The air-dried material (5 kg) was reflux extracted with methanol (6 × 2 L) to yield after solvent removal a crude methanol extract (578 g), which was successively partitioned twice with EtOAc (3 L) and H₂O (3 L). The EtOAc soluble fraction (368 g) was subjected to silica gel column chromatography (CC) (13 × 26 cm, 0.063–0.2 mm) eluting with a gradient mixture of CHCl₃–MeOH (100:1, 70:1, 30:1, 20:1, 12:1, 5:1; 2 L each) to give 26 fractions. Fraction 9 (45 g, V_R 5.5–6.0 L) was further fractionated by silica gel column with a gradient elution of CHCl₃–MeOH (40:1 to 36:1, 2 L each) to afford Fr. 9-4 (3.4 g, V_R 1.2–1.6 L). Fr. 9-4 was subjected to an ODS column (5 × 8 cm, 0.040–0.063 mm) eluting with MeOH–H₂O (1:1) to afford cytotoxic Fr. 9-4-1 (400 mg, V_R 1.2–1.4 L) which was subjected to Sephadex LH-20 CC (0.018–0.111 mm) eluted with 70% MeOH to yield pure compound 1 (18 mg, V_R 230–290 mL). Fr. 9-4-1-1 (113.6 mg) was subjected to ODS column chromatography eluting with MeOH–H₂O (1:1.6) to yield compound 2 (11.2 mg, V_R 80–120 mL). Fr. 11 (4.0 g, V_R 9.1–10.8 L) was separated by a silica gel column chromatography eluting with CHCl₃–MeOH (40:1) to obtain cytotoxic Fr. 11-9 (234 mg, V_R 2.8–3.2 L). Fr. 11-9 (234 mg) was purified by ODS column chromatography eluting with MeOH–H₂O (1:3) to yield compounds 3 (40 mg, V_R 120–145 mL) and 4 (11 mg, V_R 210–240 mL). The purities of compounds 1–4 were higher than 95% as confirmed by HPLC chromatogram and ¹H-NMR spectra.
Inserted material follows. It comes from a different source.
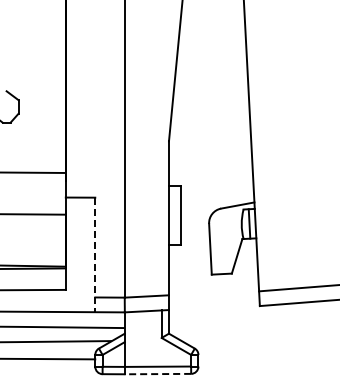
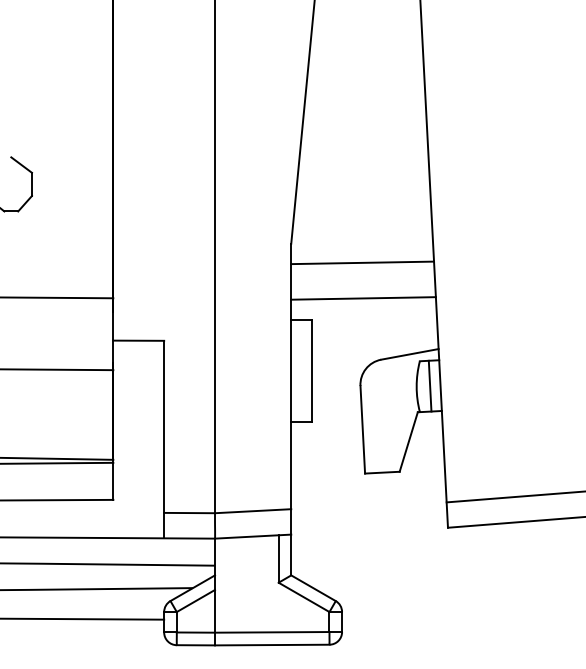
line: (209, 152) -> (361, 262), added
line: (210, 172) -> (362, 297), added
line: (95, 255) -> (164, 440), dashed -> solid
line: (157, 374) -> (271, 645), dashed -> solid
Compound 1: amorphous solid; ${\left[\mathrm{\alpha }\right]}_D^{24}$: −96.4, (c 0.005, MeOH), UV (MeOH) λ_max (log ε) 244 (3.11), 235 (3.10) nm; IR (CaF₂, cm⁻¹) 3476, 2925, 1764, 1720, 1686. ¹H- and ¹³C-NMR data, see Table 1; HREIMS m/z 390.1685 [M]⁺ (calcd for C₂₁H₂₆O₇, 390.1678); EIMS m/z 390 [M]⁺.

Compound 2: amorphous solid; ${\left[\mathrm{\alpha }\right]}_D^{27}$: −5.7, (c 0.006, MeOH), UV (MeOH) λ_max (log ε) 253 (3.20), 245 (3.18) nm; IR (CaF₂, cm⁻¹) 3500, 2931, 1766, 1722, 1686, 1157. ¹H- and ¹³C-NMR data, see Table 1; HREIMS m/z 376.1518 [M]⁺ (calcd for C₂₀H₂₄O₇, 376.1522); EIMS m/z 376 [M]⁺.

3.4. Cytotoxicity Assay

The cytotoxicity of compounds 1–4 against human breast cancer (MCF-7), pancreatic cancer (AsPC-1), colon cancers (SW480 and HCT 116), hepatoma (HepG2), and cervical carcinoma (HeLa) were assessed by the MTT method [11]. Cells were plated at a density of 3000 cells/well in a 96 well plate. Cells were incubated with various concentrations of compounds 1–4 for 3 days, and then treated with MTT (5 mg/mL) solution for 4 h and lysed with DMSO. Absorbance at 540 nm was measured by using a microplate reader (Molecular Devices, Sunnyvale, CA, USA). Cisplatin (purity > 98%) (Sigma, St. Louis, MO, USA) was used as a positive control.